Work instruction:
Below is the data. Give it again, complete and exact.

Dataset:
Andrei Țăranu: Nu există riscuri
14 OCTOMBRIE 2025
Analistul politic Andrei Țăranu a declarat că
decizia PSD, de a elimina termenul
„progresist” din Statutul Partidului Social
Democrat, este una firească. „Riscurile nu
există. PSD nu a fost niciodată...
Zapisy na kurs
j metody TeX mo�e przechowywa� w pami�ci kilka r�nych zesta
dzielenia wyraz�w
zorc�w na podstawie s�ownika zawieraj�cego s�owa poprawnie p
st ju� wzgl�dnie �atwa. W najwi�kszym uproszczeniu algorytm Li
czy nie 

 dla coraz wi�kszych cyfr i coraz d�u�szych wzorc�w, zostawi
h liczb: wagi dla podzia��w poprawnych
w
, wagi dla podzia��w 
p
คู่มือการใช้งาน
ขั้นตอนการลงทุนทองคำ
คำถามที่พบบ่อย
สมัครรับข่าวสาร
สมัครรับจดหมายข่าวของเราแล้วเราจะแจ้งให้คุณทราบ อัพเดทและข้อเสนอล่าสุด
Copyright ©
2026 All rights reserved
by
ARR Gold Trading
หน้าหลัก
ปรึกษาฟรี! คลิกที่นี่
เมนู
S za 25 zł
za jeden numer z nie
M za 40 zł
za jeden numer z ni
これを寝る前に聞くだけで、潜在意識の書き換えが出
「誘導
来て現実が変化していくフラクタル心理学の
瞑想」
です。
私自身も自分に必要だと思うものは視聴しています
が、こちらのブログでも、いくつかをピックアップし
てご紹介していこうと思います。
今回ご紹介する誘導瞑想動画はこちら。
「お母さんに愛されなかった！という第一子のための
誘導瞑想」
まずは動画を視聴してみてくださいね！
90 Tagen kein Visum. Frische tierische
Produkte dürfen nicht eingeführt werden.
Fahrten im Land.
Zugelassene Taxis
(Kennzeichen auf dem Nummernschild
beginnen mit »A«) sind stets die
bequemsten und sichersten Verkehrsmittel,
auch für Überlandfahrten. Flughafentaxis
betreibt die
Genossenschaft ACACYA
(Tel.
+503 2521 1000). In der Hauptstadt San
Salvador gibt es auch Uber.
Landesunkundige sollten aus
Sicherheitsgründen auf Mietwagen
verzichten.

Written reply:
Andrei Țăranu: Nu există riscuri
14 OCTOMBRIE 2025
Analistul politic Andrei Țăranu a declarat că
decizia PSD, de a elimina termenul
„progresist” din Statutul Partidului Social
Democrat, este una firească. „Riscurile nu
există. PSD nu a fost niciodată...
Zapisy na kurs
j metody TeX mo�e przechowywa� w pami�ci kilka r�nych zesta
dzielenia wyraz�w
zorc�w na podstawie s�ownika zawieraj�cego s�owa poprawnie p
st ju� wzgl�dnie �atwa. W najwi�kszym uproszczeniu algorytm Li
czy nie 

 dla coraz wi�kszych cyfr i coraz d�u�szych wzorc�w, zostawi
h liczb: wagi dla podzia��w poprawnych
w
, wagi dla podzia��w 
p
คู่มือการใช้งาน
ขั้นตอนการลงทุนทองคำ
คำถามที่พบบ่อย
สมัครรับข่าวสาร
สมัครรับจดหมายข่าวของเราแล้วเราจะแจ้งให้คุณทราบ อัพเดทและข้อเสนอล่าสุด
Copyright ©
2026 All rights reserved
by
ARR Gold Trading
หน้าหลัก
ปรึกษาฟรี! คลิกที่นี่
เมนู
S za 25 zł
za jeden numer z nie
M za 40 zł
za jeden numer z ni
これを寝る前に聞くだけで、潜在意識の書き換えが出
「誘導
来て現実が変化していくフラクタル心理学の
瞑想」
です。
私自身も自分に必要だと思うものは視聴しています
が、こちらのブログでも、いくつかをピックアップし
てご紹介していこうと思います。
今回ご紹介する誘導瞑想動画はこちら。
「お母さんに愛されなかった！という第一子のための
誘導瞑想」
まずは動画を視聴してみてくださいね！
90 Tagen kein Visum. Frische tierische
Produkte dürfen nicht eingeführt werden.
Fahrten im Land.
Zugelassene Taxis
(Kennzeichen auf dem Nummernschild
beginnen mit »A«) sind stets die
bequemsten und sichersten Verkehrsmittel,
auch für Überlandfahrten. Flughafentaxis
betreibt die
Genossenschaft ACACYA
(Tel.
+503 2521 1000). In der Hauptstadt San
Salvador gibt es auch Uber.
Landesunkundige sollten aus
Sicherheitsgründen auf Mietwagen
verzichten.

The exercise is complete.